» Input material:
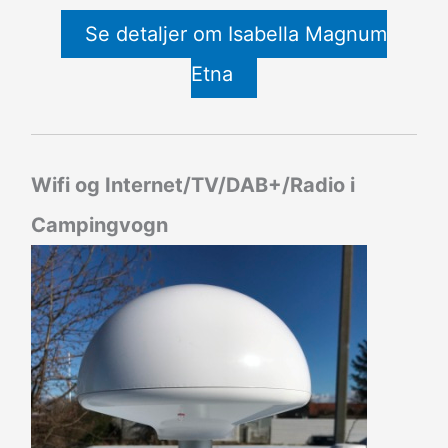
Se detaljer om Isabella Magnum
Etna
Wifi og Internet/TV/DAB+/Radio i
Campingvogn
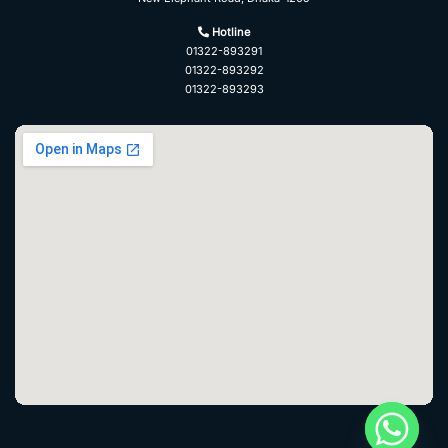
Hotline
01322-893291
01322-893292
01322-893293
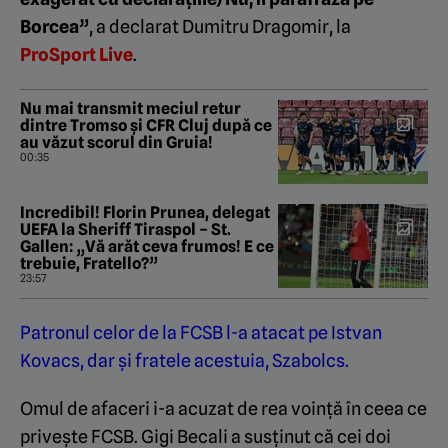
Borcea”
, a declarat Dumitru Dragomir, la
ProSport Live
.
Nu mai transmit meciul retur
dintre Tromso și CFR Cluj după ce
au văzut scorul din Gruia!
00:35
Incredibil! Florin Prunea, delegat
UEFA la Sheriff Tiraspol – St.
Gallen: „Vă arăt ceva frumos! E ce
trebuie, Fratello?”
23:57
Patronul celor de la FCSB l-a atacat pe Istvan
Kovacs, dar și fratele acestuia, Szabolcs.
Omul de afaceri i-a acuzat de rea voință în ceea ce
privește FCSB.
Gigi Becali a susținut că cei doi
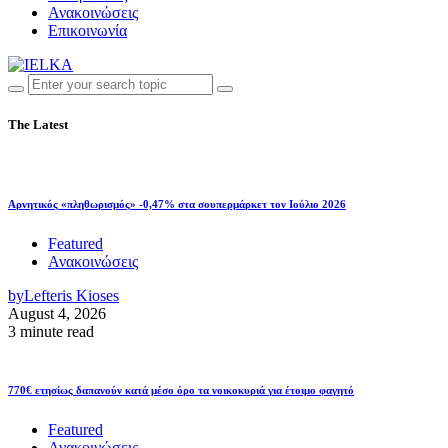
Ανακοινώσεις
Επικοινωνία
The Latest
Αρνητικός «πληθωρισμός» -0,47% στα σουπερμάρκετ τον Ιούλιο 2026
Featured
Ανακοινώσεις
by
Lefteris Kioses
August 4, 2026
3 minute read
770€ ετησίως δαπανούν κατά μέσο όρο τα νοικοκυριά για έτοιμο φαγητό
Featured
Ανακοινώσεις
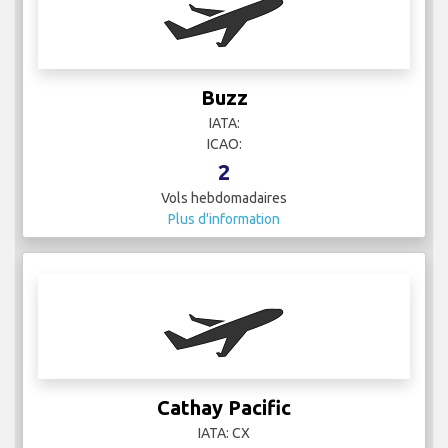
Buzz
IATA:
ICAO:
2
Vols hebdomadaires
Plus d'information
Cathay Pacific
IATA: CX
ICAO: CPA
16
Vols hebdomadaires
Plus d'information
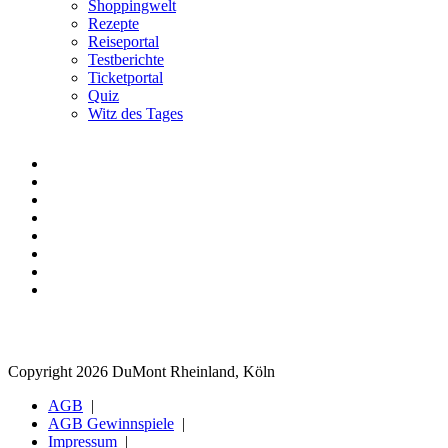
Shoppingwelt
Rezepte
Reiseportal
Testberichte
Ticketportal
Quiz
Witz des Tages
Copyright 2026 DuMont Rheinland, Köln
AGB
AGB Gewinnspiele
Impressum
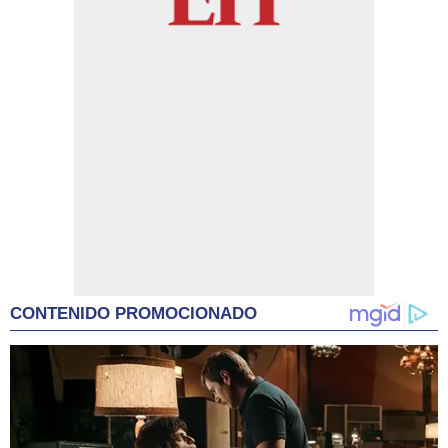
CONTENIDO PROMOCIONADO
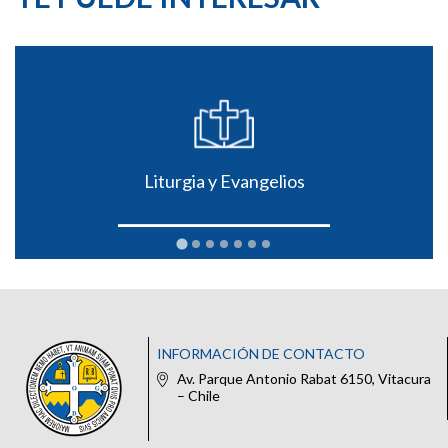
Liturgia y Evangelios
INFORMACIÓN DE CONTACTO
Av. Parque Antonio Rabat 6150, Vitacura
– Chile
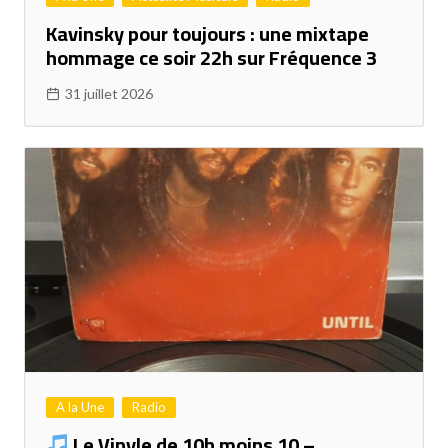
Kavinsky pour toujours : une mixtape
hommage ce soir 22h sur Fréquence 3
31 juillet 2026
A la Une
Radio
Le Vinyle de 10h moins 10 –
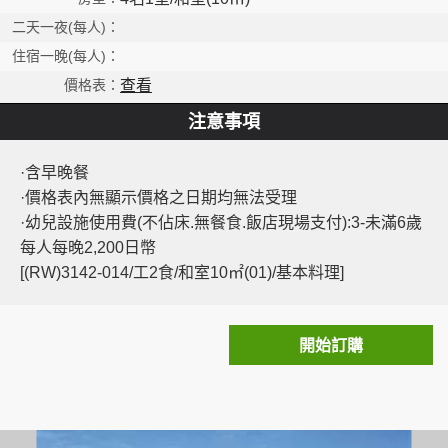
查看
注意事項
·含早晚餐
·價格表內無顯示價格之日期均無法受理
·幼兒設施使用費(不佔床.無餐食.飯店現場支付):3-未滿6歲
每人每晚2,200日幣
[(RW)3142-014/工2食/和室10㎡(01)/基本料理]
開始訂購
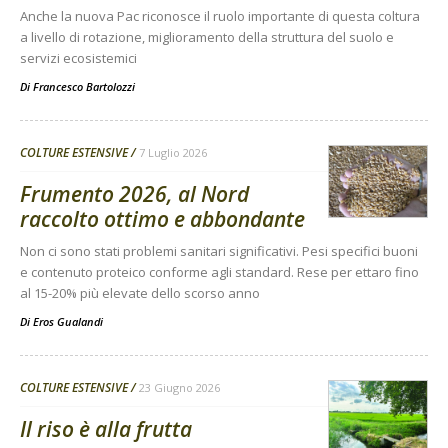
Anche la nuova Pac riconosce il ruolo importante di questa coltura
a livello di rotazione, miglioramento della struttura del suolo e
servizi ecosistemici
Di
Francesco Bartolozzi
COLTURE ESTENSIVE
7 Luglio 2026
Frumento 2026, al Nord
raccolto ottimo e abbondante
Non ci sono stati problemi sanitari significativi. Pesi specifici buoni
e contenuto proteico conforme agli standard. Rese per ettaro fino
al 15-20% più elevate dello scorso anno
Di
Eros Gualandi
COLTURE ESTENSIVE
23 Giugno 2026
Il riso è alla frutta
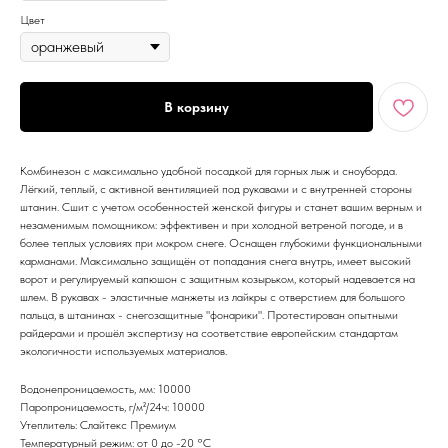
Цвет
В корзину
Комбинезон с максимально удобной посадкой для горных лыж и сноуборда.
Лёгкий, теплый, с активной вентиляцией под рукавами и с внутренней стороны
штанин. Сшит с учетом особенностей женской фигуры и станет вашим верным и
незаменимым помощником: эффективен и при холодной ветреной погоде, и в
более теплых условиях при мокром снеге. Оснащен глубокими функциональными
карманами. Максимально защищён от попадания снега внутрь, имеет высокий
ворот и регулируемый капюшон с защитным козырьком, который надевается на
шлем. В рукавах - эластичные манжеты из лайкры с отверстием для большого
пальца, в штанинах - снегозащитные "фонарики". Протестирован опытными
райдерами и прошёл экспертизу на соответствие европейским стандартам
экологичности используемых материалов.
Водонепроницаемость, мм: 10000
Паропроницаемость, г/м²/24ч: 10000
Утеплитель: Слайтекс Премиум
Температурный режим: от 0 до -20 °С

» Problem requirements: Reproduce verbatim all the text read from the records above, omitting the pictures.

» Exercise output:
Se detaljer om Isabella Magnum
Etna
Wifi og Internet/TV/DAB+/Radio i
Campingvogn
Hotline
01322-893291
01322-893292
01322-893293
Borcea”
, a declarat Dumitru Dragomir, la
ProSport Live
.
Nu mai transmit meciul retur
dintre Tromso și CFR Cluj după ce
au văzut scorul din Gruia!
00:35
Incredibil! Florin Prunea, delegat
UEFA la Sheriff Tiraspol – St.
Gallen: „Vă arăt ceva frumos! E ce
trebuie, Fratello?”
23:57
Patronul celor de la FCSB l-a atacat pe Istvan
Kovacs, dar și fratele acestuia, Szabolcs.
Omul de afaceri i-a acuzat de rea voință în ceea ce
privește FCSB.
Gigi Becali a susținut că cei doi
Ανακοινώσεις
Επικοινωνία
The Latest
Αρνητικός «πληθωρισμός» -0,47% στα σουπερμάρκετ τον Ιούλιο 2026
Featured
Ανακοινώσεις
by
Lefteris Kioses
August 4, 2026
3 minute read
770€ ετησίως δαπανούν κατά μέσο όρο τα νοικοκυριά για έτοιμο φαγητό
Featured
Ανακοινώσεις
Buzz
IATA:
ICAO:
2
Vols hebdomadaires
Plus d'information
Cathay Pacific
IATA: CX
ICAO: CPA
16
Vols hebdomadaires
Plus d'information
Shoppingwelt
Rezepte
Reiseportal
Testberichte
Ticketportal
Quiz
Witz des Tages
Copyright 2026 DuMont Rheinland, Köln
AGB
AGB Gewinnspiele
Impressum
CONTENIDO PROMOCIONADO
Liturgia y Evangelios
INFORMACIÓN DE CONTACTO
Av. Parque Antonio Rabat 6150, Vitacura
– Chile
Kavinsky pour toujours : une mixtape
hommage ce soir 22h sur Fréquence 3
31 juillet 2026
A la Une
Radio
Le Vinyle de 10h moins 10 –
查看
注意事項
·含早晚餐
·價格表內無顯示價格之日期均無法受理
·幼兒設施使用費(不佔床.無餐食.飯店現場支付):3-未滿6歲
每人每晚2,200日幣
[(RW)3142-014/工2食/和室10㎡(01)/基本料理]
開始訂購
Anche la nuova Pac riconosce il ruolo importante di questa coltura
a livello di rotazione, miglioramento della struttura del suolo e
servizi ecosistemici
Di
Francesco Bartolozzi
COLTURE ESTENSIVE
7 Luglio 2026
Frumento 2026, al Nord
raccolto ottimo e abbondante
Non ci sono stati problemi sanitari significativi. Pesi specifici buoni
e contenuto proteico conforme agli standard. Rese per ettaro fino
al 15-20% più elevate dello scorso anno
Di
Eros Gualandi
COLTURE ESTENSIVE
23 Giugno 2026
Il riso è alla frutta
Цвет
В корзину
Комбинезон с максимально удобной посадкой для горных лыж и сноуборда.
Лёгкий, теплый, с активной вентиляцией под рукавами и с внутренней стороны
штанин. Сшит с учетом особенностей женской фигуры и станет вашим верным и
незаменимым помощником: эффективен и при холодной ветреной погоде, и в
более теплых условиях при мокром снеге. Оснащен глубокими функциональными
карманами. Максимально защищён от попадания снега внутрь, имеет высокий
ворот и регулируемый капюшон с защитным козырьком, который надевается на
шлем. В рукавах - эластичные манжеты из лайкры с отверстием для большого
пальца, в штанинах - снегозащитные "фонарики". Протестирован опытными
райдерами и прошёл экспертизу на соответствие европейским стандартам
экологичности используемых материалов.
Водонепроницаемость, мм: 10000
Паропроницаемость, г/м²/24ч: 10000
Утеплитель: Слайтекс Премиум
Температурный режим: от 0 до -20 °С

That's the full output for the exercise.